Feb 15, 2012 at 11:03 PM | Unregistered CommenterManicBeancounter


Yeah there is the usual recursive self supporting logic that I personally wearily used to from the Graun enviro team. You get blind to it after a while, conditioned. But it is bad. All the Graun enviro team seem strikingly, uniformly, consistently, bad. As if they don't want to ever risk outshining each other. -

Feb 15, 2012 at 11:10 PM | Unregistered CommenterThe Leopard In The Basement

That money has been paid to Anthony Watts to set up a webpage to collate info and data otherwise not easily accessible doesn't really bother me. This is exactly the kind of project that NOAA itself should have funded.

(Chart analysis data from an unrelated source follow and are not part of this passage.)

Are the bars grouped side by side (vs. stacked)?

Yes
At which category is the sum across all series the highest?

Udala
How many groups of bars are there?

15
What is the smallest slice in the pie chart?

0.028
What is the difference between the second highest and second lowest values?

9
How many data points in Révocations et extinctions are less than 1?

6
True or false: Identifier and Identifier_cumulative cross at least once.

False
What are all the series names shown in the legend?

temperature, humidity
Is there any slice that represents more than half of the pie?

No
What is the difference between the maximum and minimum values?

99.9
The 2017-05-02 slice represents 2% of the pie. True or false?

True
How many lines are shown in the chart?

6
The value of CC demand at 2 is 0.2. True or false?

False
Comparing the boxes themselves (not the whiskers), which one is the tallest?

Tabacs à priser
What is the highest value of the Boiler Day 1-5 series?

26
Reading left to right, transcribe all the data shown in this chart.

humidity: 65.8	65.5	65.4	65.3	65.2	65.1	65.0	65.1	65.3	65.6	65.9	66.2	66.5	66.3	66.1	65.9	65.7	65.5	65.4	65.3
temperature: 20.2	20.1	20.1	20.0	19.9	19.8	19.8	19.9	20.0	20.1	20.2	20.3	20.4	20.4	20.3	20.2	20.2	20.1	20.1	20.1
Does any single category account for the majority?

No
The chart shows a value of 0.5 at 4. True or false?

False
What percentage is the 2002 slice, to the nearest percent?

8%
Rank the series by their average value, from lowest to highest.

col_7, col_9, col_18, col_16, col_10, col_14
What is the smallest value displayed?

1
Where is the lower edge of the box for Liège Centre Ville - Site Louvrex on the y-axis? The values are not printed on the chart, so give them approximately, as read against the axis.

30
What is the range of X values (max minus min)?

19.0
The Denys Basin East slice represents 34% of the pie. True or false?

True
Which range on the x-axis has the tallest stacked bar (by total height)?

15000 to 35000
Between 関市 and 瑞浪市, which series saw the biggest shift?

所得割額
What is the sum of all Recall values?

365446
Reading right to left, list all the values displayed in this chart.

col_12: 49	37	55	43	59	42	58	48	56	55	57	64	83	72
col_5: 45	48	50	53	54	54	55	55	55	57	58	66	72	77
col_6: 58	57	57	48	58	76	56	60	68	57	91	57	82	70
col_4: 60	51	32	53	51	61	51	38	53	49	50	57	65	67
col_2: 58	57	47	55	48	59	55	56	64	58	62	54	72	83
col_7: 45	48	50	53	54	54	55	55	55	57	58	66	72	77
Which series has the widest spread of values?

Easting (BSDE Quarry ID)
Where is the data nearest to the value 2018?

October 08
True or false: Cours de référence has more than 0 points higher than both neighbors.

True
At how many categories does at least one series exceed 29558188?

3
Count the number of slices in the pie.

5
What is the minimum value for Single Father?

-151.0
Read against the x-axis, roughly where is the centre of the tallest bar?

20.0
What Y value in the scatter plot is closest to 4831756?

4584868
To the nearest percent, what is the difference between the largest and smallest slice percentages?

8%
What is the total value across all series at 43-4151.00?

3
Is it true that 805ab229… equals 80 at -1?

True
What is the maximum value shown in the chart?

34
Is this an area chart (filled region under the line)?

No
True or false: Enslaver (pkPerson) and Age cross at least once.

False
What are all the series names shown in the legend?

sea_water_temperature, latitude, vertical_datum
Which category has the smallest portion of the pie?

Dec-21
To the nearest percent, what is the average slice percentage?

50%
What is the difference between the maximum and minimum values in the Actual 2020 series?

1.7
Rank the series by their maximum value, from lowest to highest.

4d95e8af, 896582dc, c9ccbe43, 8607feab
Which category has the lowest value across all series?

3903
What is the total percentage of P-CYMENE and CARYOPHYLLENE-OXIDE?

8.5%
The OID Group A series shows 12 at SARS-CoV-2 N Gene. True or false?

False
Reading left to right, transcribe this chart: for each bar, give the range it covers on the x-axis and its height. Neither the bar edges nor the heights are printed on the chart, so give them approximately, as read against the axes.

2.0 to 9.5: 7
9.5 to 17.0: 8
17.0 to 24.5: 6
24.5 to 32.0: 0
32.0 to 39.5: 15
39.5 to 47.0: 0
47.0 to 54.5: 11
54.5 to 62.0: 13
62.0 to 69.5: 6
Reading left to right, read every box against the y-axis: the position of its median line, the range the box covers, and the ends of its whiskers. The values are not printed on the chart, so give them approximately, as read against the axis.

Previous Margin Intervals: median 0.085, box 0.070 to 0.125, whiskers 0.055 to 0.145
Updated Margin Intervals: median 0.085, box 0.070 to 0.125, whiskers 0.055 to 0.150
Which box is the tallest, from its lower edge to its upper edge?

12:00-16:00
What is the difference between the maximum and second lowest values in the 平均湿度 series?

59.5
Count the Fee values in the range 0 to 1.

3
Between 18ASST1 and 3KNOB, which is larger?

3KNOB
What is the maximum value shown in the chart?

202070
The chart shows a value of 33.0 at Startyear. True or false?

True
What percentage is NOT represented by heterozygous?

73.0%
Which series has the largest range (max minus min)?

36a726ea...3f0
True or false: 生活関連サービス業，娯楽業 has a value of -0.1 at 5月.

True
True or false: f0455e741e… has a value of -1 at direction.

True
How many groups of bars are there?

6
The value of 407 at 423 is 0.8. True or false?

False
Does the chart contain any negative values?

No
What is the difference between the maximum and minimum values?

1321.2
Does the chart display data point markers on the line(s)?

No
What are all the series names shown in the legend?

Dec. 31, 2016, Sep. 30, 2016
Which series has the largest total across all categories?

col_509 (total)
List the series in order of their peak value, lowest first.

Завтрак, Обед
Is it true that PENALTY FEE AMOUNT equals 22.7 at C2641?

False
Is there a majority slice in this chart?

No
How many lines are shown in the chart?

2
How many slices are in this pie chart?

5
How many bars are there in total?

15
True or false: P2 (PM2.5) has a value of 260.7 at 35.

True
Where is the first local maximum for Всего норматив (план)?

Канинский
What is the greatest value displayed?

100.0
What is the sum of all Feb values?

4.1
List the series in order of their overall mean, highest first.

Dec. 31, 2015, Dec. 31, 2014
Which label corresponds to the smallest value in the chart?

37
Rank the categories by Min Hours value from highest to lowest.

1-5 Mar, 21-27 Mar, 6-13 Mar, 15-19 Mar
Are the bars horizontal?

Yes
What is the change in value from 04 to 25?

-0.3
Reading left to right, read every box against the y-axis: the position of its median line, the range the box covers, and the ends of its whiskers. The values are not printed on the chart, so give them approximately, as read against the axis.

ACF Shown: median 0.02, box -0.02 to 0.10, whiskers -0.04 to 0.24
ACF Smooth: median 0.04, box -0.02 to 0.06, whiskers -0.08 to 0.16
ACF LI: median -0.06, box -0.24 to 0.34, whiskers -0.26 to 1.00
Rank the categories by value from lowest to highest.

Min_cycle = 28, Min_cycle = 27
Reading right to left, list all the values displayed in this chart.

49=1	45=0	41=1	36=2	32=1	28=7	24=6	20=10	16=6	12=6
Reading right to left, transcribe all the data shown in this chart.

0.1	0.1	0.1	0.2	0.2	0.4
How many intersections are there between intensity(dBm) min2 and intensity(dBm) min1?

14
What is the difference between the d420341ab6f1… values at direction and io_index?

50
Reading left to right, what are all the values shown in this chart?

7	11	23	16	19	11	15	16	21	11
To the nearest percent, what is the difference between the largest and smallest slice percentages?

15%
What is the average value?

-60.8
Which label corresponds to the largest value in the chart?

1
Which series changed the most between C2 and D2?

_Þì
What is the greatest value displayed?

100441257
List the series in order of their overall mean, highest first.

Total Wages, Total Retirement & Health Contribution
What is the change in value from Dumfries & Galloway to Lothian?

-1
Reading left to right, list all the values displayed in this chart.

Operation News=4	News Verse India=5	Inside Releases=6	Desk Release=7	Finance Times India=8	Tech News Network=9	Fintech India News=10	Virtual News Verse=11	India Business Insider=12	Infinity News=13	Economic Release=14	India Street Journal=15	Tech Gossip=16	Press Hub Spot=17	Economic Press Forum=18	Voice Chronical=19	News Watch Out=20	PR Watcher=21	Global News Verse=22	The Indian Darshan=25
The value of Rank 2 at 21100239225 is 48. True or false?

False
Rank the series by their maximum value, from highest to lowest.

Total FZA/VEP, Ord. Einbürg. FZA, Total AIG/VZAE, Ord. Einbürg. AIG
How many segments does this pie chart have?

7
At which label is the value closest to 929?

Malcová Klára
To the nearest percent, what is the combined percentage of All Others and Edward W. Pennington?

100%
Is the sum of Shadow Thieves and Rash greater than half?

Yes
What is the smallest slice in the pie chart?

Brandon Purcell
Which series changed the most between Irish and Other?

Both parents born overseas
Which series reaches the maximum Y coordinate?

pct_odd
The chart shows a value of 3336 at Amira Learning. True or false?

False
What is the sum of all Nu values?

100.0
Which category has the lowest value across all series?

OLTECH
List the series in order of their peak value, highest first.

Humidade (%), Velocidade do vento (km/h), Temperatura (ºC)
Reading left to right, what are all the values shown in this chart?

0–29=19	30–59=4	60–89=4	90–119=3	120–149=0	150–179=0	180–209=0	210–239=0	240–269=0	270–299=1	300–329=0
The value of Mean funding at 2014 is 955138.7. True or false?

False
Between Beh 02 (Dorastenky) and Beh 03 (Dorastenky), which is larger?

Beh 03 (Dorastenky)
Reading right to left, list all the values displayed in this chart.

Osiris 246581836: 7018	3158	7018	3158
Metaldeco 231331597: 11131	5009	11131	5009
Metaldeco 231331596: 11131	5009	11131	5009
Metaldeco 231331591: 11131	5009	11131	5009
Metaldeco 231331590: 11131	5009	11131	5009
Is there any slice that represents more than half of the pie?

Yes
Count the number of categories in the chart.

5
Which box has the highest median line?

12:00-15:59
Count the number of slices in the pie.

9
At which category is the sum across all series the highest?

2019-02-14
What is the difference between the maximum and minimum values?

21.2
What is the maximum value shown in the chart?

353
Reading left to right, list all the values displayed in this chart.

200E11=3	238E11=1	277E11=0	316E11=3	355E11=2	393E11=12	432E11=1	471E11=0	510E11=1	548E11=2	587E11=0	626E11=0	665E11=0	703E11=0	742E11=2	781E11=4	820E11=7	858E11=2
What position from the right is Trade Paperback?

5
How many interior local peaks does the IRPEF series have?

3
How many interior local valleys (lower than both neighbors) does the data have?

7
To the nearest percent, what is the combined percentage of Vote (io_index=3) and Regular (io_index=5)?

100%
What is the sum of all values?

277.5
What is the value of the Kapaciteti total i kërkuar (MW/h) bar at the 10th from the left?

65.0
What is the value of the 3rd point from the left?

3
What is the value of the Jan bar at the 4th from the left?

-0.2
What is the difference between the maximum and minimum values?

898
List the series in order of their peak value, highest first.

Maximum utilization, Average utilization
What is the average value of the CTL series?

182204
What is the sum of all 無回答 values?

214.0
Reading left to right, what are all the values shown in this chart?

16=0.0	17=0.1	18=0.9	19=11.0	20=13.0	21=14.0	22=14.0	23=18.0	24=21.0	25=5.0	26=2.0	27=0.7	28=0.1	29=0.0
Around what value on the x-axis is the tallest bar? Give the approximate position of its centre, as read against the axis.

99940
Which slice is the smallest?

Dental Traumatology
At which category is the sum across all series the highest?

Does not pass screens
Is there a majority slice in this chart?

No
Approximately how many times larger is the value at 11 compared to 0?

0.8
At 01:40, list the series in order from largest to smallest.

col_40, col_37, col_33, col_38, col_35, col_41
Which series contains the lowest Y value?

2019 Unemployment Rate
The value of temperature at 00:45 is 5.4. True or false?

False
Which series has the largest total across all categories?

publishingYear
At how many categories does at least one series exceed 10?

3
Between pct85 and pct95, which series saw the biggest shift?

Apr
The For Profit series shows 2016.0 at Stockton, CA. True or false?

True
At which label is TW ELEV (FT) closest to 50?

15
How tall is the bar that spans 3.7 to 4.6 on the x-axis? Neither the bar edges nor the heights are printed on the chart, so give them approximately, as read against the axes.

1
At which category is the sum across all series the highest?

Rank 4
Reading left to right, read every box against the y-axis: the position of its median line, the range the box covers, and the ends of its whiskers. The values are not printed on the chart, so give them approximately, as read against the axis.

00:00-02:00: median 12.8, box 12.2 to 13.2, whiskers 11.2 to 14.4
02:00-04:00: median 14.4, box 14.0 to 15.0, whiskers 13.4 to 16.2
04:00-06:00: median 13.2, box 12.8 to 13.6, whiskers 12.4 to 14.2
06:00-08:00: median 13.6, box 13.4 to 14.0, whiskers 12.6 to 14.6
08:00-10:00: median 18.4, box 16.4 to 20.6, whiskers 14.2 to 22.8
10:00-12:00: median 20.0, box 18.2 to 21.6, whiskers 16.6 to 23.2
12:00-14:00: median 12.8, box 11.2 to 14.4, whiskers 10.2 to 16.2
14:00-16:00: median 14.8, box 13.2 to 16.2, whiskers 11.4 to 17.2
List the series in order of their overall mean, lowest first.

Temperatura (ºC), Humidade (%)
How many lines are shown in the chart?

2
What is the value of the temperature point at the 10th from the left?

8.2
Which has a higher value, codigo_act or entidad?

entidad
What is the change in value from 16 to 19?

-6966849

What bothers me is why Anthony kept mum about it. I know that $90.000 of Heartland Institute was only approved last month (Jan 2012) and that probably little work was done on the proposed project, but why didn't Anthony issue a prompt announcement at the time that such a project was afoot and that the HI was funding it because the NOAA wouldn't?

Had Anthony himself made these disclosures and offered justifications in a timely manner, he would have been spared much of the negative criticism that came with this 'leak', regardless of whether the key documents is authentic. That $90.000 was paid/earmarked to Anthony's company for a project is authentic enough.

Compare and contrast this with a certain climate skeptic blogger who promptly and regularly reports any and all contacts he's had with 'big oil'. See for example here, here, here, and here.

When such disclosures are made in a timely and transparent manner, ill-rumours get snuffed out early and more effectively.